Exercise task: Copy the lines word for word from the start through the line that contains "dog with eye", including that line, and leave the pictures out of your copy.

Stored data:
___
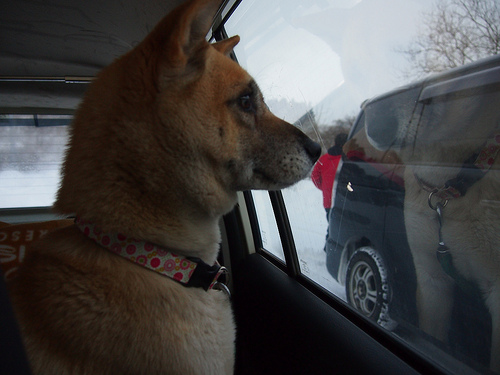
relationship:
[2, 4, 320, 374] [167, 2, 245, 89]
dog has ears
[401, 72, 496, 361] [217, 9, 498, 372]
reflection in window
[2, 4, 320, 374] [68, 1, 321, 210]
dog has head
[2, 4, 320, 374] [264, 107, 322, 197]
dog has nose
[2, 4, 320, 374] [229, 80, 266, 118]
dog has eye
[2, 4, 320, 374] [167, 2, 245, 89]
dog has ear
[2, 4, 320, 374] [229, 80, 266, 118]
dog with eye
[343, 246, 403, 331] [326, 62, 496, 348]
wheel on minivan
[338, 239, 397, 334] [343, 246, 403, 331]
snow covering wheel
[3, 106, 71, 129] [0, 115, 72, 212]
antenna on windshield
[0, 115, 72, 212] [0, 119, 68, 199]
windshield has defroster lines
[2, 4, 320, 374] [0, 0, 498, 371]
dog in car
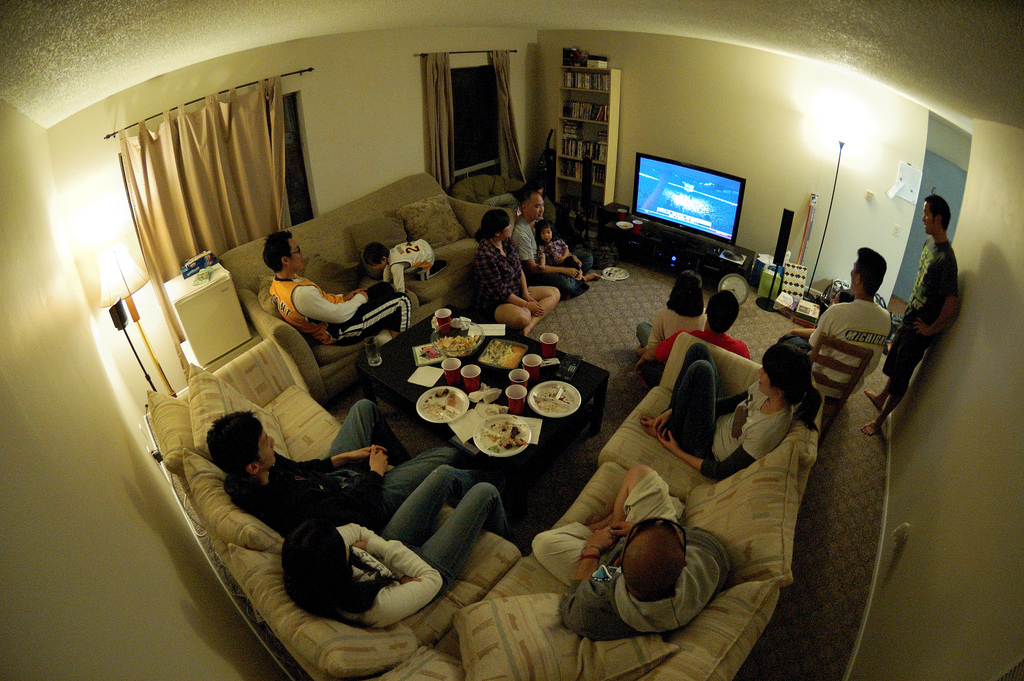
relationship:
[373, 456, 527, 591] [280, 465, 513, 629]
pants on female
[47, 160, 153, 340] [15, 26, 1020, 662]
light in room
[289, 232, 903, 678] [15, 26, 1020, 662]
rug in room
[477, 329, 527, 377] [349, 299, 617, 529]
food on table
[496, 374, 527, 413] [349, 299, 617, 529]
drink on table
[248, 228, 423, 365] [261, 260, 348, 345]
male wearing jersey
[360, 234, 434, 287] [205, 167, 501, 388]
child on couch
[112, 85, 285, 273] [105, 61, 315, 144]
curtain hanging from rod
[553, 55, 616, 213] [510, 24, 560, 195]
shelf in corner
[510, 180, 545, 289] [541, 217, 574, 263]
man holding girl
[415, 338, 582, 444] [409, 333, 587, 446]
cups with plates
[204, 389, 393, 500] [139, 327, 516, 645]
male sitting on a couch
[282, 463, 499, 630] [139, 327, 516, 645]
female sitting on a couch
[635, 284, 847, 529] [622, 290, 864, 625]
person sitting on sofa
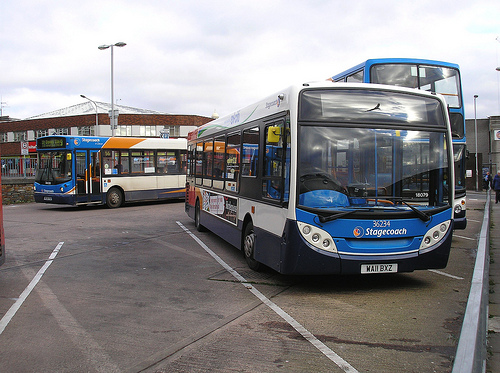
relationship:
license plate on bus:
[360, 259, 400, 277] [183, 78, 455, 279]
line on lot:
[182, 221, 364, 366] [3, 173, 483, 363]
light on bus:
[302, 224, 334, 247] [183, 78, 455, 279]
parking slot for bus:
[0, 220, 360, 370] [183, 78, 455, 279]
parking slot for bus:
[0, 220, 360, 370] [30, 137, 185, 205]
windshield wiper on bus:
[316, 205, 374, 224] [183, 78, 455, 279]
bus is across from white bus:
[183, 78, 455, 279] [30, 137, 185, 205]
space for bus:
[5, 211, 340, 371] [183, 78, 458, 283]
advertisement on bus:
[186, 181, 242, 228] [183, 78, 458, 283]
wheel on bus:
[240, 219, 266, 271] [183, 78, 455, 279]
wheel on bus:
[211, 181, 281, 279] [135, 48, 470, 300]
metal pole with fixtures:
[100, 51, 127, 135] [95, 39, 134, 55]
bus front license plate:
[183, 78, 458, 283] [356, 261, 402, 278]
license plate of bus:
[360, 259, 400, 277] [183, 78, 455, 279]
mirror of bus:
[255, 112, 287, 148] [197, 95, 454, 287]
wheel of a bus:
[106, 185, 128, 209] [29, 130, 186, 209]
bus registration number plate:
[183, 78, 455, 279] [361, 263, 398, 274]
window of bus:
[299, 125, 450, 207] [183, 78, 455, 279]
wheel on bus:
[106, 182, 127, 212] [20, 122, 198, 214]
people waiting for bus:
[475, 162, 498, 199] [165, 71, 470, 279]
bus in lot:
[183, 78, 458, 283] [16, 188, 493, 370]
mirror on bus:
[260, 123, 282, 151] [183, 78, 455, 279]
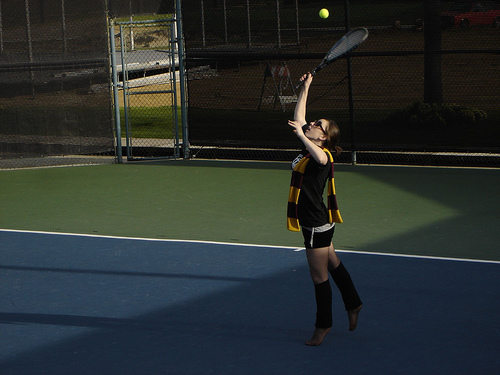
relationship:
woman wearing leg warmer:
[286, 72, 362, 347] [315, 278, 331, 329]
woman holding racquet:
[286, 72, 362, 347] [294, 25, 370, 89]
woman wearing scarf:
[286, 72, 362, 347] [285, 148, 343, 233]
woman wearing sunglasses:
[286, 72, 362, 347] [311, 117, 329, 136]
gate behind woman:
[2, 3, 300, 102] [286, 72, 362, 347]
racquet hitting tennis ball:
[294, 25, 370, 89] [317, 6, 329, 20]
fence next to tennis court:
[0, 2, 499, 173] [0, 158, 500, 374]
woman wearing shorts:
[286, 72, 362, 347] [299, 221, 335, 249]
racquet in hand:
[294, 25, 370, 89] [299, 71, 314, 86]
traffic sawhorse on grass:
[252, 58, 299, 112] [1, 103, 497, 155]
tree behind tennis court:
[382, 3, 490, 122] [0, 158, 500, 374]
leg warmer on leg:
[315, 278, 331, 329] [303, 230, 333, 347]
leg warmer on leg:
[328, 263, 362, 313] [328, 241, 363, 331]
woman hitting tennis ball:
[286, 72, 362, 347] [317, 6, 329, 20]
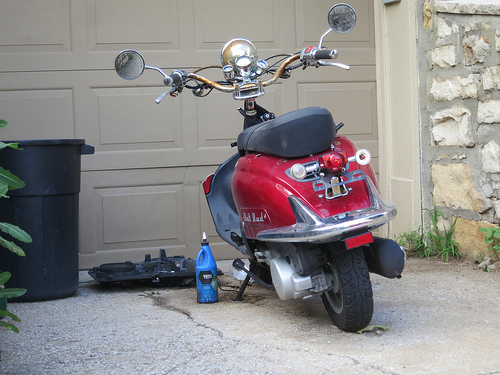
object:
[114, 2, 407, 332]
motorcycle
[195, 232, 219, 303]
bottle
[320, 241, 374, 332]
tire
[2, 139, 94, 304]
trash can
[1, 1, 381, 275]
garage door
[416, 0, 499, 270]
wall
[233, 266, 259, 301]
kickstand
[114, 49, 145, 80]
left rearview mirror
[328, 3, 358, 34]
right rearview mirro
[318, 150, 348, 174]
taillight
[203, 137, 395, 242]
body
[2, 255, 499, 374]
ground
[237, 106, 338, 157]
seat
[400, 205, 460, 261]
grass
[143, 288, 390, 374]
crack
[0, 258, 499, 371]
concrete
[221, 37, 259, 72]
head lamp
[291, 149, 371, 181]
break lights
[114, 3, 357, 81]
rearview mirrors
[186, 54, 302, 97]
rust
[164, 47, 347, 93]
handles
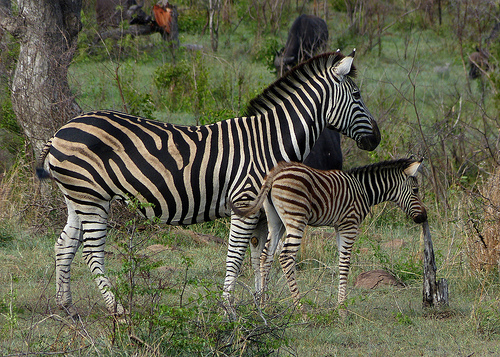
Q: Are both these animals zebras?
A: Yes, all the animals are zebras.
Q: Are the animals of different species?
A: No, all the animals are zebras.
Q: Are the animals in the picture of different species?
A: No, all the animals are zebras.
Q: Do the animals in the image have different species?
A: No, all the animals are zebras.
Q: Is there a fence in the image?
A: No, there are no fences.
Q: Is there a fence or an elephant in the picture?
A: No, there are no fences or elephants.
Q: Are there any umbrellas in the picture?
A: No, there are no umbrellas.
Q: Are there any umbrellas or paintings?
A: No, there are no umbrellas or paintings.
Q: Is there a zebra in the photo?
A: Yes, there is a zebra.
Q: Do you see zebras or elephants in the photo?
A: Yes, there is a zebra.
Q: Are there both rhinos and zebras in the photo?
A: No, there is a zebra but no rhinos.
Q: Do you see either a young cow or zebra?
A: Yes, there is a young zebra.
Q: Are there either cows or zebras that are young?
A: Yes, the zebra is young.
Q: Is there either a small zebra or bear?
A: Yes, there is a small zebra.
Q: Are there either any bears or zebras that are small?
A: Yes, the zebra is small.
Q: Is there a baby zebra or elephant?
A: Yes, there is a baby zebra.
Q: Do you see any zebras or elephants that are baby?
A: Yes, the zebra is a baby.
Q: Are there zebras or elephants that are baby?
A: Yes, the zebra is a baby.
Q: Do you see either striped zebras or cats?
A: Yes, there is a striped zebra.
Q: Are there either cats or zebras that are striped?
A: Yes, the zebra is striped.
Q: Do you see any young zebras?
A: Yes, there is a young zebra.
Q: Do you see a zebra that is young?
A: Yes, there is a zebra that is young.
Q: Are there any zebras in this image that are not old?
A: Yes, there is an young zebra.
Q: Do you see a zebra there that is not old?
A: Yes, there is an young zebra.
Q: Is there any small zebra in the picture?
A: Yes, there is a small zebra.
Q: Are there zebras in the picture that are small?
A: Yes, there is a zebra that is small.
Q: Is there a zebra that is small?
A: Yes, there is a zebra that is small.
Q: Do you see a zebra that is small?
A: Yes, there is a zebra that is small.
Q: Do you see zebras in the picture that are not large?
A: Yes, there is a small zebra.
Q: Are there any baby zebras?
A: Yes, there is a baby zebra.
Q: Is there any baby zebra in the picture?
A: Yes, there is a baby zebra.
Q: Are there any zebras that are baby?
A: Yes, there is a zebra that is a baby.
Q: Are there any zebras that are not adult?
A: Yes, there is an baby zebra.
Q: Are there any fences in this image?
A: No, there are no fences.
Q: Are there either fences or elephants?
A: No, there are no fences or elephants.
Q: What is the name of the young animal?
A: The animal is a zebra.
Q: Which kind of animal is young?
A: The animal is a zebra.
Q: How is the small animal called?
A: The animal is a zebra.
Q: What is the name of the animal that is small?
A: The animal is a zebra.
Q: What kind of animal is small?
A: The animal is a zebra.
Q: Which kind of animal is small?
A: The animal is a zebra.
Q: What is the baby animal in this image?
A: The animal is a zebra.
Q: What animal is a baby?
A: The animal is a zebra.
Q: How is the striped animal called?
A: The animal is a zebra.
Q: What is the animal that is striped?
A: The animal is a zebra.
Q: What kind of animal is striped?
A: The animal is a zebra.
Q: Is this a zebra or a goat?
A: This is a zebra.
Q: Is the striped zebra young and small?
A: Yes, the zebra is young and small.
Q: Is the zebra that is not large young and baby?
A: Yes, the zebra is young and baby.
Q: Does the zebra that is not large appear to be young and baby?
A: Yes, the zebra is young and baby.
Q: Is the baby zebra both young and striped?
A: Yes, the zebra is young and striped.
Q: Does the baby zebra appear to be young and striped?
A: Yes, the zebra is young and striped.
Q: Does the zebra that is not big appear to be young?
A: Yes, the zebra is young.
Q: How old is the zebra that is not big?
A: The zebra is young.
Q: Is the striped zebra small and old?
A: No, the zebra is small but young.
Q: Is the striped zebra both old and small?
A: No, the zebra is small but young.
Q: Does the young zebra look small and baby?
A: Yes, the zebra is small and baby.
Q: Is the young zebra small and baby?
A: Yes, the zebra is small and baby.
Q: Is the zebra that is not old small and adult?
A: No, the zebra is small but baby.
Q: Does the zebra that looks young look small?
A: Yes, the zebra is small.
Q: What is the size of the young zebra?
A: The zebra is small.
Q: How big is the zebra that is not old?
A: The zebra is small.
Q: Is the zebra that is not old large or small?
A: The zebra is small.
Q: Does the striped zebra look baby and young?
A: Yes, the zebra is a baby and young.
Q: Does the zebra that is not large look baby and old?
A: No, the zebra is a baby but young.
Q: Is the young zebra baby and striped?
A: Yes, the zebra is a baby and striped.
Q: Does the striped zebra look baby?
A: Yes, the zebra is a baby.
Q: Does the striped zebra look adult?
A: No, the zebra is a baby.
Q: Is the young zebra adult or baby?
A: The zebra is a baby.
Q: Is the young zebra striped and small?
A: Yes, the zebra is striped and small.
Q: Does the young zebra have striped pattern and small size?
A: Yes, the zebra is striped and small.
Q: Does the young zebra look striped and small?
A: Yes, the zebra is striped and small.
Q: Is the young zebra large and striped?
A: No, the zebra is striped but small.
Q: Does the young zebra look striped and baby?
A: Yes, the zebra is striped and baby.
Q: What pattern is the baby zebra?
A: The zebra is striped.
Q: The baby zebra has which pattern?
A: The zebra is striped.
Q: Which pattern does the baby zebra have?
A: The zebra has striped pattern.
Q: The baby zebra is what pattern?
A: The zebra is striped.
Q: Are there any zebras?
A: Yes, there is a zebra.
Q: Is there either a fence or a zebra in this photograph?
A: Yes, there is a zebra.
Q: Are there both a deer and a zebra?
A: No, there is a zebra but no deer.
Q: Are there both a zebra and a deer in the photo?
A: No, there is a zebra but no deer.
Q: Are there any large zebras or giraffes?
A: Yes, there is a large zebra.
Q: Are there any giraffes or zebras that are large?
A: Yes, the zebra is large.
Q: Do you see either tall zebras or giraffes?
A: Yes, there is a tall zebra.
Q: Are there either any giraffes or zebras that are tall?
A: Yes, the zebra is tall.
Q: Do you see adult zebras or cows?
A: Yes, there is an adult zebra.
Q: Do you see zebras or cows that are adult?
A: Yes, the zebra is adult.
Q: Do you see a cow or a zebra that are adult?
A: Yes, the zebra is adult.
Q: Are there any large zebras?
A: Yes, there is a large zebra.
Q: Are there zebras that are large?
A: Yes, there is a zebra that is large.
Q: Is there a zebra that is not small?
A: Yes, there is a large zebra.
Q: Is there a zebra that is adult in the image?
A: Yes, there is an adult zebra.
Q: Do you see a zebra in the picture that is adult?
A: Yes, there is a zebra that is adult.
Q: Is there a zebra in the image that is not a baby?
A: Yes, there is a adult zebra.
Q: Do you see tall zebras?
A: Yes, there is a tall zebra.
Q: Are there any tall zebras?
A: Yes, there is a tall zebra.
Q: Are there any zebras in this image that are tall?
A: Yes, there is a zebra that is tall.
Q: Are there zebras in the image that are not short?
A: Yes, there is a tall zebra.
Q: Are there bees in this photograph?
A: No, there are no bees.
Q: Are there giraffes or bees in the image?
A: No, there are no bees or giraffes.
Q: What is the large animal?
A: The animal is a zebra.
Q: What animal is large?
A: The animal is a zebra.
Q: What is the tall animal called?
A: The animal is a zebra.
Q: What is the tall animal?
A: The animal is a zebra.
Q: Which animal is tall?
A: The animal is a zebra.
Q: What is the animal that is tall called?
A: The animal is a zebra.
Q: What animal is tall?
A: The animal is a zebra.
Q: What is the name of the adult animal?
A: The animal is a zebra.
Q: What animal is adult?
A: The animal is a zebra.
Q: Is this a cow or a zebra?
A: This is a zebra.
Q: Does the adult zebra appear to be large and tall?
A: Yes, the zebra is large and tall.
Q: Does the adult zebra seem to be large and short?
A: No, the zebra is large but tall.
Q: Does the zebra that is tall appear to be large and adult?
A: Yes, the zebra is large and adult.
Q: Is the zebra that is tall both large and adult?
A: Yes, the zebra is large and adult.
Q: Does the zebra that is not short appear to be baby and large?
A: No, the zebra is large but adult.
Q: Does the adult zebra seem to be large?
A: Yes, the zebra is large.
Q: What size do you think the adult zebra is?
A: The zebra is large.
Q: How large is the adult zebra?
A: The zebra is large.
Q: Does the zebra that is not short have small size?
A: No, the zebra is large.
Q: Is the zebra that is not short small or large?
A: The zebra is large.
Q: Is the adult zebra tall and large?
A: Yes, the zebra is tall and large.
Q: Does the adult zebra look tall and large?
A: Yes, the zebra is tall and large.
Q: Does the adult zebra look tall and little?
A: No, the zebra is tall but large.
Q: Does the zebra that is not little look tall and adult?
A: Yes, the zebra is tall and adult.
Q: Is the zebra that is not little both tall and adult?
A: Yes, the zebra is tall and adult.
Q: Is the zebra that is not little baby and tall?
A: No, the zebra is tall but adult.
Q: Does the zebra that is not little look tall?
A: Yes, the zebra is tall.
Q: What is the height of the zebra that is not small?
A: The zebra is tall.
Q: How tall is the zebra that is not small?
A: The zebra is tall.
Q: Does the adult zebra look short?
A: No, the zebra is tall.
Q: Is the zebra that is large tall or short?
A: The zebra is tall.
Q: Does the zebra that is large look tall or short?
A: The zebra is tall.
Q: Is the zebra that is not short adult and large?
A: Yes, the zebra is adult and large.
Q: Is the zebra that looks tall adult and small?
A: No, the zebra is adult but large.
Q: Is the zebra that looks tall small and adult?
A: No, the zebra is adult but large.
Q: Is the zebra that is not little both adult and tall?
A: Yes, the zebra is adult and tall.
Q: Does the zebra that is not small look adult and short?
A: No, the zebra is adult but tall.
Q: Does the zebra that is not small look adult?
A: Yes, the zebra is adult.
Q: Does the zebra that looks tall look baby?
A: No, the zebra is adult.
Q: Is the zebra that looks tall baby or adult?
A: The zebra is adult.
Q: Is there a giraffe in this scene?
A: No, there are no giraffes.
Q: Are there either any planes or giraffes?
A: No, there are no giraffes or planes.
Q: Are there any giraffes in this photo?
A: No, there are no giraffes.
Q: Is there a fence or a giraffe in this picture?
A: No, there are no giraffes or fences.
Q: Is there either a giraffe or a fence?
A: No, there are no giraffes or fences.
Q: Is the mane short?
A: Yes, the mane is short.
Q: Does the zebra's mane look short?
A: Yes, the mane is short.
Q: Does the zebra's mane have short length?
A: Yes, the mane is short.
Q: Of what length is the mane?
A: The mane is short.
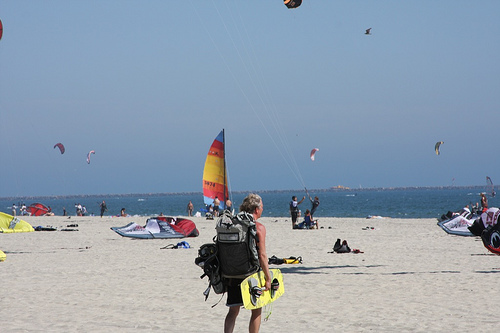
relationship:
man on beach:
[223, 193, 272, 333] [4, 214, 499, 332]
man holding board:
[223, 193, 272, 333] [239, 267, 285, 310]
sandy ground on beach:
[2, 217, 497, 330] [4, 214, 499, 332]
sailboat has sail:
[199, 127, 233, 217] [199, 126, 233, 215]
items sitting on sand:
[331, 237, 362, 254] [0, 214, 497, 328]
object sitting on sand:
[162, 239, 191, 249] [0, 214, 497, 328]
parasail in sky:
[308, 143, 324, 164] [0, 0, 500, 112]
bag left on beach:
[272, 252, 303, 268] [4, 214, 499, 332]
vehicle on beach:
[109, 213, 197, 246] [4, 214, 499, 332]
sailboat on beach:
[205, 206, 229, 221] [4, 214, 499, 332]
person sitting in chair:
[304, 209, 319, 230] [305, 216, 317, 230]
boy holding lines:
___
Exercise answer:
relationship:
[2, 4, 320, 374] [167, 2, 245, 89]
dog has ears
[401, 72, 496, 361] [217, 9, 498, 372]
reflection in window
[2, 4, 320, 374] [68, 1, 321, 210]
dog has head
[2, 4, 320, 374] [264, 107, 322, 197]
dog has nose
[2, 4, 320, 374] [229, 80, 266, 118]
dog has eye
[2, 4, 320, 374] [167, 2, 245, 89]
dog has ear
[2, 4, 320, 374] [229, 80, 266, 118]
dog with eye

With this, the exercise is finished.